What to do: In the entries below, turn everything from the line containing "alors deux sur" down to and including the line containing "peut apporter" into a JSON list of strings, one string per line, with blank lines left out.

Data extracts:

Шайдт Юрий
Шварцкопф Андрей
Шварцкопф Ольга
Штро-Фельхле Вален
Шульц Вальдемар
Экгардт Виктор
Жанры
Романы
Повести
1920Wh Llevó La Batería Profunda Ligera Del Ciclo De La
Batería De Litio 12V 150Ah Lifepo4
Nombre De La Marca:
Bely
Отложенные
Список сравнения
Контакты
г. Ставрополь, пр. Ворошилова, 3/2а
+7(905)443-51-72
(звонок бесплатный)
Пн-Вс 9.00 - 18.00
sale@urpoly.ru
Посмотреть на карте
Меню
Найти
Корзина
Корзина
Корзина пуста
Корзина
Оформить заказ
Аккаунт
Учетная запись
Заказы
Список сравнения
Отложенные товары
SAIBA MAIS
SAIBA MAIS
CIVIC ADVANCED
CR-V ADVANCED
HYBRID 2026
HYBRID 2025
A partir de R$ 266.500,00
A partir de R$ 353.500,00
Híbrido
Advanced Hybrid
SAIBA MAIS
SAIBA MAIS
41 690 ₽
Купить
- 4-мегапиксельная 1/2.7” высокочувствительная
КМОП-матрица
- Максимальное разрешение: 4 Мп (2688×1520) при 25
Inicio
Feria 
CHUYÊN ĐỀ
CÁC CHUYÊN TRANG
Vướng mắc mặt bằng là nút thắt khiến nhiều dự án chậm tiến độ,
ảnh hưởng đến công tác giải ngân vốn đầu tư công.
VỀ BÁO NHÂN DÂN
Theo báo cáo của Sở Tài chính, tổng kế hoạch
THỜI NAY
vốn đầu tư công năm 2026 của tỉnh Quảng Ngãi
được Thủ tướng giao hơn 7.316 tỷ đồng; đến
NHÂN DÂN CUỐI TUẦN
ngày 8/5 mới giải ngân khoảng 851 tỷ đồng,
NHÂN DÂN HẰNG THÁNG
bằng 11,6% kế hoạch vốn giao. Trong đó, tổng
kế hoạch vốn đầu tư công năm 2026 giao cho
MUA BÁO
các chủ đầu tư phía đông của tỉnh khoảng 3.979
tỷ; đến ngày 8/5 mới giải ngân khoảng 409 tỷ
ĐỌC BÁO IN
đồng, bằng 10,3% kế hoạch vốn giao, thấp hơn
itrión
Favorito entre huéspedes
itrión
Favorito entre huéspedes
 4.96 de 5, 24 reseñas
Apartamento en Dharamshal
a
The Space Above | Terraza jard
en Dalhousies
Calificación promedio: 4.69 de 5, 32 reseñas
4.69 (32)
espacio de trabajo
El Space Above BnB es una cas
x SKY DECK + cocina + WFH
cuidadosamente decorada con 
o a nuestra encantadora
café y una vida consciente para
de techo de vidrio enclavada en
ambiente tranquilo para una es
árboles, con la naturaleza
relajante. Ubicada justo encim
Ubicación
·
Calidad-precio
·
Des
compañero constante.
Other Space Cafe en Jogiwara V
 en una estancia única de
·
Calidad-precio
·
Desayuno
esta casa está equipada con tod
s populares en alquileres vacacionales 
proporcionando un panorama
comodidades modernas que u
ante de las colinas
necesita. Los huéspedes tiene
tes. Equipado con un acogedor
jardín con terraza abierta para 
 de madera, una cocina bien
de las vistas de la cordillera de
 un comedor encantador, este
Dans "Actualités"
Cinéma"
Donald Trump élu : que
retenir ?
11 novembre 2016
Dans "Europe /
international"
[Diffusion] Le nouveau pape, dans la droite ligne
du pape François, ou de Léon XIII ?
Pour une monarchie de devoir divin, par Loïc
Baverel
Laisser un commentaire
==
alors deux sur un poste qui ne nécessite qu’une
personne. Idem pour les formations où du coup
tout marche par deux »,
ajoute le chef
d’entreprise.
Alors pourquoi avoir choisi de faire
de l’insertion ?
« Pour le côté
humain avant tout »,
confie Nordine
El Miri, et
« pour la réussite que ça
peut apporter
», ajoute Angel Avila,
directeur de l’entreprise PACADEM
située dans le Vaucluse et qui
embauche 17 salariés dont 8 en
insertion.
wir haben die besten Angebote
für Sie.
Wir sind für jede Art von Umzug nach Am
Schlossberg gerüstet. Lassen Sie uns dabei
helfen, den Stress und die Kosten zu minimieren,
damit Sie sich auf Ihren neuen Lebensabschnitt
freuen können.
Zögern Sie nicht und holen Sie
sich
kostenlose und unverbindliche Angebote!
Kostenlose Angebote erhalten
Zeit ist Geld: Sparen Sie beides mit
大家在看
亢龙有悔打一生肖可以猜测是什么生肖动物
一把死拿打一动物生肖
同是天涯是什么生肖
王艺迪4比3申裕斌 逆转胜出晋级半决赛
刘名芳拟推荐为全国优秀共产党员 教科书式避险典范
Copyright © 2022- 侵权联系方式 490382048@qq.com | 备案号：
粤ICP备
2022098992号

Exercise solution:
[
  "alors deux sur un poste qui ne nécessite qu’une",
  "personne. Idem pour les formations où du coup",
  "tout marche par deux »,",
  "ajoute le chef",
  "d’entreprise.",
  "Alors pourquoi avoir choisi de faire",
  "de l’insertion ?",
  "« Pour le côté",
  "humain avant tout »,",
  "confie Nordine",
  "El Miri, et",
  "« pour la réussite que ça",
  "peut apporter"
]